You can see that the target is pretty busy generating rasterlines (video out on the fly is not trivial to create) but there’s still nearly 60% of the CPU dedicated to the user application and sending the lcd image over the ITM channel is only taking around 11%.

Finally, we can start orblcd to collect the lcd output and present it on a doulble-zoomed panel on screen;

$ ./build/orblcd -z 2
New window 400x288, depth 1

The combination of the orbtop and orblcd output over the channel in this configuration consumes about 8.6Mbits/sec…well within the capabilities of the SWO, which can run at up to 48Mbits/sec using Manchester encoding, or 62.5Mbits/sec using UART encoding. On the host side, orblcd consumes around 5% of one of my CPUs, and because it’s using SDL accelerated rendering, that doesn’t really change too much no matter how much I zoom the screen.

High Colour Example

For a second example, let’s try something a little more taxing; a true colour 24 bit 480×320 panel from the lcd_demo repository. You can look at the source code (and specifically the file display_orblcd.c) to see how lrblcd has been integrated into this, and build it with;

arm-none-eabi-objcopy -O binary orbdemo.elf orbdemo.bin
arm-none-eabi-objdump -h -S orbdemo.elf > orbdemo.lss
arm-none-eabi-nm -n orbdemo.elf > orbdemo.sym
   text	   data	    bss	    dec	    hex	filename
  19864	    136	 133296	 153296	  256d0	orbdemo.elf
  19864	    136	 133296	 153296	  256d0	(TOTALS)

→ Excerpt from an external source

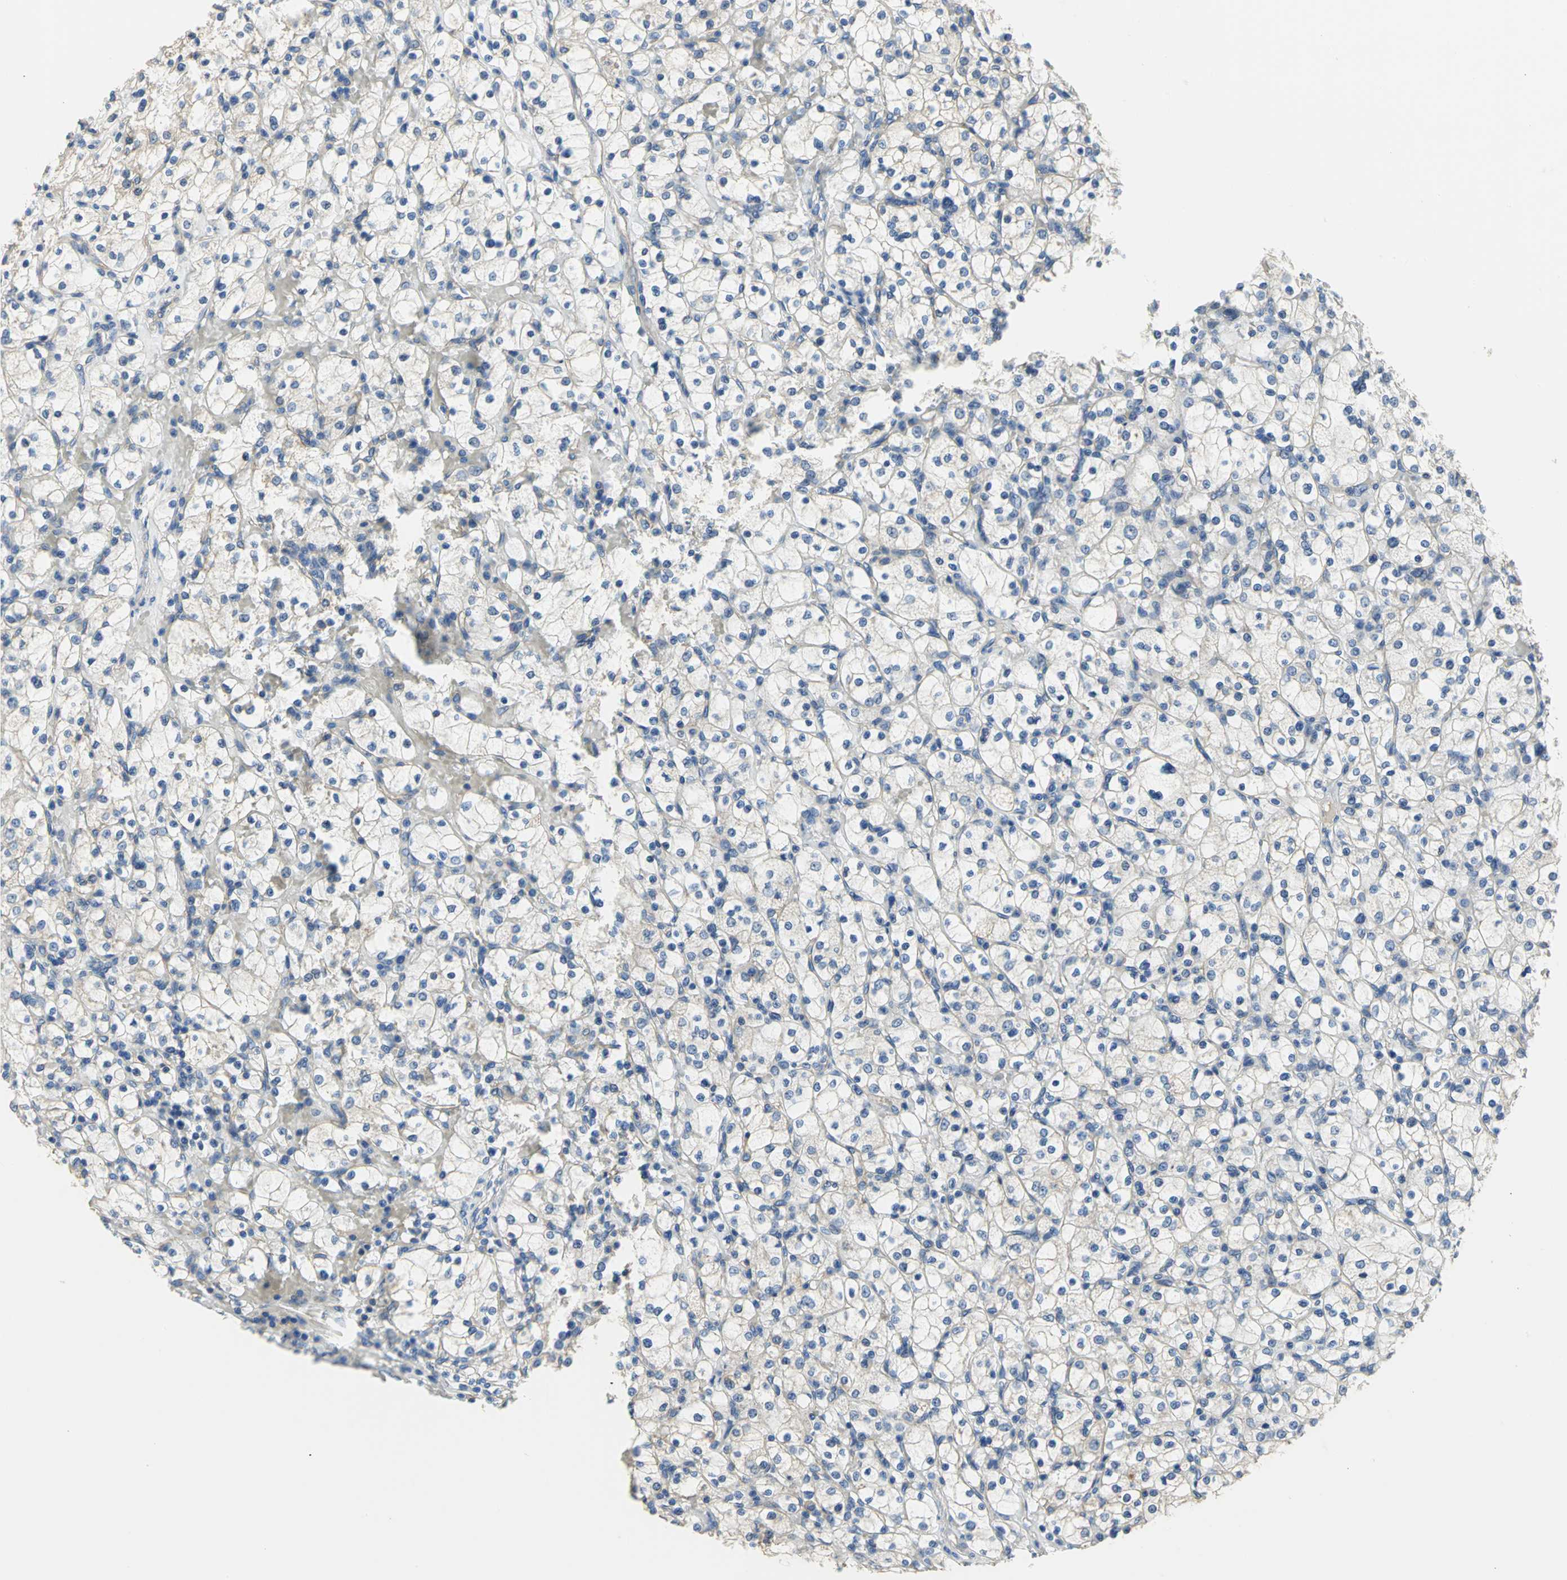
{"staining": {"intensity": "negative", "quantity": "none", "location": "none"}, "tissue": "renal cancer", "cell_type": "Tumor cells", "image_type": "cancer", "snomed": [{"axis": "morphology", "description": "Adenocarcinoma, NOS"}, {"axis": "topography", "description": "Kidney"}], "caption": "Image shows no significant protein positivity in tumor cells of renal cancer.", "gene": "HTR1F", "patient": {"sex": "female", "age": 83}}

There’s a .gdbinit file already associated with this project, which programs the device via openocd and uses an ORBTrace to set up parallel trace. This important lines are;

source /usr/local/share/orbcode/gdbtrace.init
!orbtrace -T 4 -e vtref,on -p vtref,3.3
!gnome-terminal --hide-menubar -- /usr/bin/openocd -f /usr/local/share/orbcode/muleboard.ocd
target remote localhost:3333
file orbdemo.elf
monitor reset halt
set mem inaccessible-by-default off
enableSTM32TRACE 4

If you prefer to use SWO as previously, then replace the TRACE line above with something like;

prepareSWO 160000000 40000000 1 1
enableSTM32SWO 4

You’ll also want to set up orbtrace to collect SWO/Manchester ITM formatted data in that case with the -Tm option. So now, let’s go ahead and load the demo;

$ arm-none-eabi-gdb -q
warning: No executable has been specified and target does not support
determining executable automatically.  Try using the "file" command.
0x080021b8 in ?? ()
target halted due to debug-request, current mode: Thread 
xPSR: 0x01000000 pc: 0x08000734 msp: 0x20020ab0
Loading section .text, size 0x4d98 lma 0x8000000
Loading section .data, size 0x88 lma 0x8004d98
Start address 0x08000734, load size 20000
Transfer rate: 18 KB/sec, 6666 bytes/write.
$1 = 1
(gdb) continue

As previously, we can use orbtop to see what the application is doing (nothing very interesting, we had to slow it down a lot because orblcd output is very fast) and then start orblcd;

$ ./build/orblcd
New window 480x320, depth 24

In this case it takes around 6-8% of one of the CPUs on my machine and since orbuculum will serve the same data to any number of clients, you can really go a bit crazy;

I don’t know why you’d ever do that, but that’s 24 instances of the LCD at varying sizes and a load average of 1.07.

Lcd without an lcd. Orbuculum is the gift that keeps on giving.